**Study questions**
a. In the Scrum article, how many pages long is the current version of the Scrum Guide?
b. Continue the article on Scrum from its final sentence, keeping its tone and style.

What does Scrum mean – What is Scrum?
Scrum has been the most widely used Agile framework since its inception and still is today. Its popularity is demonstrated by the fact that the word Scrum is sometimes used as a synonym for Agile, which unfortunately leads to many misunderstandings. It is therefore important to clarify the difference between the two concepts and their exact relationship.
What is the Scrum framework?
Scrum is a simple, lightweight framework that provides practical answers to the question of how to implement Agile values, principles and an Agile mindset in product development. If you are unfamiliar with these concepts of Agile, we suggest reading our article – What Does Agile Mean – before you proceed.
What is a framework?
As the term implies, Scrum is not a detailed, prescriptive set of rules or a methodology that defines even the smallest details of product development. The professed goal of the creators of Scrum is to provide product development teams with a tool that can be used across the widest range of industries. Thus, although, like Agile, it was born in the software industry, contrary to popular belief, Scrum does not include any software development or programming techniques. It merely sets out a framework and the main cornerstones of a product development methodology that can therefore be used to put agility into practice. What are these cornerstones?
– The Scrum values
– The roles, i.e. the essential participants in product development, their tasks and responsibilities
– Events, i.e. formal events held at regular intervals during product development, their purpose and structure
– and the Scrum Artefacts, i.e. the valuable deliverables (such as the product itself) that are produced while running the framework
The relationship between Scrum and Agile
It is particularly important to distinguish between Agile and Scrum because their application areas do not fully coincide. Only a portion of the organisations and teams that could benefit from the Agile mindset and approach have the conditions and prerequisites that are essential to use Scrum. So, to recall a familiar pattern from elementary school, we can say that all Scrum teams are Agile, but not all Agile teams are using Scrum. (To be on the safe side, let’s state that not all teams who say they are using Scrum are really working in Scrum.) A good Agile consultant will therefore never “sell” Scrum to a client, but will always look for the Agile framework that is most appropriate for the specific situation.
At the end of this article, we will discuss the prerequisites for implementing Scrum.
The Scrum Guide
In contrast to the Agile Manifesto, the official description (the rules of the game) of Scrum, the Scrum Guide is a copyrighted document that is regularly updated. Its authors are Jeff Sutherland and Ken Schwaber, still active consultants who maintain the Scrum Guide based on their own personal experience. The main reasons for changes to the framework:
– Clarification. Particularly in the first versions, certain elements of the framework needed clarification and more detailed explanation.
– Generalisation. With the increase in the number of teams and industries using Scrum, it is becoming more and more apparent which approaches and formulations would tie the framework to IT, and which points need a more general approach and formulation.
– Simplification. Scrum is designed to minimise the prescriptive nature of the framework, so its creators are constantly looking for points where the framework can be further simplified. This is partly a good thing, as the simpler the framework is, the easier it is to understand (the current version of the Scrum Guide is only 13 pages). The downside of simplicity is that it gives a lot of freedom, so applying the framework to specific situations is often much more difficult, and the help of an experienced consultant is essential.
You can read more about this in our article about the changes in the latest version of the Scrum Guide.
What is the Scrum team?
The Scrum Team is a small product development team of permanent members (up to ten people). As indicated, the Scrum framework is not suitable for all environments. One of the most important prerequisites for using Scrum is a team of dedicated members working together towards common goals.

**Data shown**
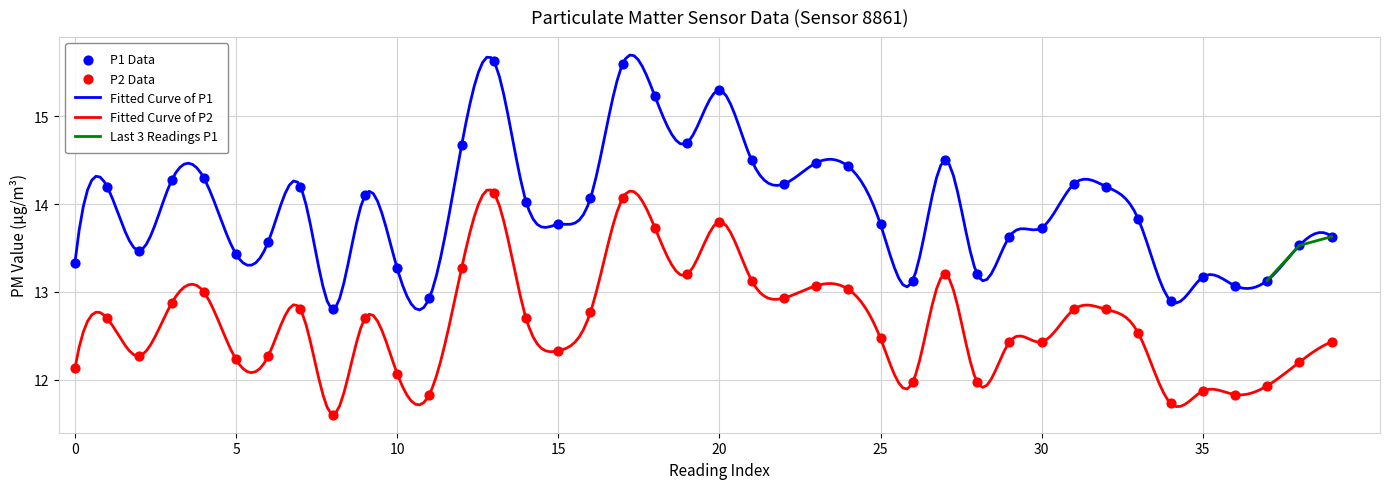

Which series contains the lowest Y value?

P2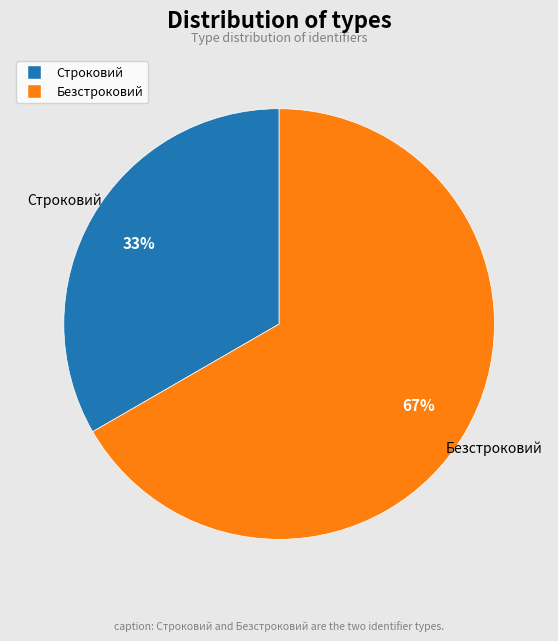

To the nearest percent, what percentage of the pie is Безстроковий?

67%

**Answers below**
a. It is only 13 pages long.

b.
Scrum defines three roles, together they form the Scrum Team.
One person, the sole business responsible for the product. It is their responsibility to decide what the team develops.
A single person, the coach of the team and the whole organisation, with a thorough knowledge of the methodology. Responsible for the how of the product development process.
Professionals performing the technical tasks of product development. They are responsible for all technical decisions and the actual development of the product.
You can learn more about each role in our Scrum training.
How does Scrum product development work?
Scrum breaks down development into short (up to one month), equal-length time slices. Each of these time slices is called a Sprint, and the goal of each Sprint is to produce a valuable, potentially releasable product increment. So, unlike traditional methodologies, where a valuable product that can be delivered to the customer is only produced at the end of product development, Scrum produces a new, releasable, valuable product version during each Sprint, at least once a month in the worst case.
The second prerequisite of Scrum is being able to produce real customer value, a real deliverable, saleable product in such short time frames. In other words, the prerequisite is that the product can be delivered incrementally (in slices of incrementally increasing value). The easiest way to understand this is through two examples. A mobile game can easily be delivered incrementally: the first version has fewer levels and can only be played against the computer, but it is already fun. Later updates will add new maps and a two-player mode, further increasing the value of the game. But it’s not a good idea to incrementally deliver lasagne at an event of 300 people if it means that each guest gets five sheets of pasta first, a bowl of beef stew half an hour later, then a bowl of Béchamel sauce, and then finally the grated parmesan arrives as well. Not only do the individual portions lack value; once guests have received all the elements of the dish, they still will not be able to enjoy the whole meal.
If a team insists that their product cannot be incrementally developed and delivered, they may be wrong, often we just need to find the right breakdown of the product. In the example above, serving three hundred people can easily be done incrementally, we just need to think a little differently. Deliver full meals, but only to a portion of the guests each round. For example, for groups of fifty, with a quarter-hour delay between each round. Thus the “product” is easily broken down into smaller, valuable chunks.
When and for whom do we recommend Scrum?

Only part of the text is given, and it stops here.